Er macht einen guten Job. Aber der Sportchef wird wie der Trainer im Wesentlichen an den Resultaten gemessen. Wenn es da nicht stimmt, kommt Kritik auf.
Hat Salis nicht einen zu konservativen Ansatz? Er scheint fast nur ältere Spieler zu holen.
Man kann immer etwas kritisieren. Als wir Ambühl und Blindenbacher verpflichteten, wurde uns vorgeworfen, wir würden nur Arrivierte holen. Jetzt, bei Maurer, hörten wir: Wer ist Maurer? Dabei passt er mit seiner Grösse ideal in unsere sonst kleine Abwehr. Und ich will schon betonen: Seit drei Jahren integrieren wir Talente aus der eigenen Organisation vorbildlich in die erste Mannschaft. Spieler wie Geering, Cunti, Kenins, Schäppi oder Flüeler. Und die spielen auch, wenn wir keine Verletzte haben. Unsere Jugendförderung ist ein Aspekt, der gerne übersehen wird.
Wenn Hartley so gut arbeitet, muss es am Team liegen. Müsste dieses nicht umgebaut werden?

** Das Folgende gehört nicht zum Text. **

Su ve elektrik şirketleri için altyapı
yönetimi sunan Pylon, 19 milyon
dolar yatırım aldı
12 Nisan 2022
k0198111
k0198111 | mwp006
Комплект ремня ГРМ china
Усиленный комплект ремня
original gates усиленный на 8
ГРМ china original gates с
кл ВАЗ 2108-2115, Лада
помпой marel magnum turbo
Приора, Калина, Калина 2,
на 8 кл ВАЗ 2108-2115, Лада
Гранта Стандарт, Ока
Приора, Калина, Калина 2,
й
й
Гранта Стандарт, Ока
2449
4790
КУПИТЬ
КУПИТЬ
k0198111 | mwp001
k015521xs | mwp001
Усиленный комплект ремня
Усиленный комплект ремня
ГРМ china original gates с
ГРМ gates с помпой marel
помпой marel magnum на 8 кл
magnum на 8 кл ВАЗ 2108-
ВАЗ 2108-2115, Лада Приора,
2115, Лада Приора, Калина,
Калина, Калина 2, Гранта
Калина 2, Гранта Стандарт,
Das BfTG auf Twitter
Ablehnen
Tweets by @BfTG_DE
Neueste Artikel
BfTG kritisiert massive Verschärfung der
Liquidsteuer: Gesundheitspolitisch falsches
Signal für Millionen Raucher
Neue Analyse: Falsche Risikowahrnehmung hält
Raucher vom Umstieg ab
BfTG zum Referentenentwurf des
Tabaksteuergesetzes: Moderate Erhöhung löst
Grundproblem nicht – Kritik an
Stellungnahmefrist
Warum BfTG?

Das passiert laufend. Aber es wird kein Housecleaning geben. Das ist nicht nötig und auch nicht möglich. Die Jobs sind im Schweizer Eishockey fast alle vergeben. Es kamen und kommen jeweils nur wenige interessante Spieler auf den Markt. Man kann nur punktuell Änderungen anbringen. Und das tun wir. Im Vergleich zur letzten Saison ist das Herzblut da. Leider findet dies noch keinen Niederschlag in den Resultaten.
Was passiert zuerst: dass die ZSC Lions wieder Meister werden oder eine eigene Halle haben?
Die Halle ist für uns überlebenswichtig. Im Februar sollte der Architekturwettbewerb gestartet werden. Wir sind zeitlich noch auf Kurs, wollen 2017 einziehen. Hoffentlich werden wir vorher Meister. Aber momentan ist das ein völlig verfehlter Anspruch. Auch wenn ich mir bewusst bin: Wir sind dazu verdammt, erfolgreich zu sein. In Zürich darf man nicht mittelmässig sein. Wir müssen alles daran setzen, dass wir aus diesem Strudel rauskommen.